Silas dragged himself to his feet, using death’s scythe as little more than a prop to find his way. Good god, it were as though all the tombstones of the world were upon his shoulders. Grief was utterly exhausting, and he’d shouldered it for so very long.

He moved to stand over the Herlequin, and his tears dripped down onto the creature’s prone figure.

The Nephilim was babbling. Sobbing. Grabbing the sand in fistfuls, like a babe clinging to its blanket. He was utterly undone.

Silas ran his tongue over sand-dusted lips, fighting his own strength. There was one thought he’d not allow to gain hold here, for it if did, then he’d fare no better than the Nephilim. He’d be overcome and all would be lost.

The Herlequin moaned, rolling onto his back. His eye was no longer bloodshot, perhaps his weeping had run it clear.

‘You have won,’ he gasped.

Won? How was this winning? Silas fought here to take Pitch from one terrible place to another. With the faintest hope that to see this through to the end might win the daemon his freedom, when in all likelihood it would end what life he had.
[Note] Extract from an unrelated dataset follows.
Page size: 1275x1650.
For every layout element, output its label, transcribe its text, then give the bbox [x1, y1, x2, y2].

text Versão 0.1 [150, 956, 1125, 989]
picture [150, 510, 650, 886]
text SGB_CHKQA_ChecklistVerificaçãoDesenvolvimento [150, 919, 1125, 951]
‘There are no winners here.’ Silas raised the broadsword, bringing on a shift. The blade shortened, arching into a curve like a crescent moon. ‘Now rest in peace…my brother.’

Silas swept his arm back, the scythe humming in his hold. A heat spread through the hand that clasped it, an added pressure strengthening his swing.

He brought the blade down upon the Herlequin’s neck, the creature’s eye upon him.

The severance was clean, true and absolute, as only death could be.

The Nephilim’s death note stuttered, then swelled. Roaring.

Not one but a thousand cries of anguish.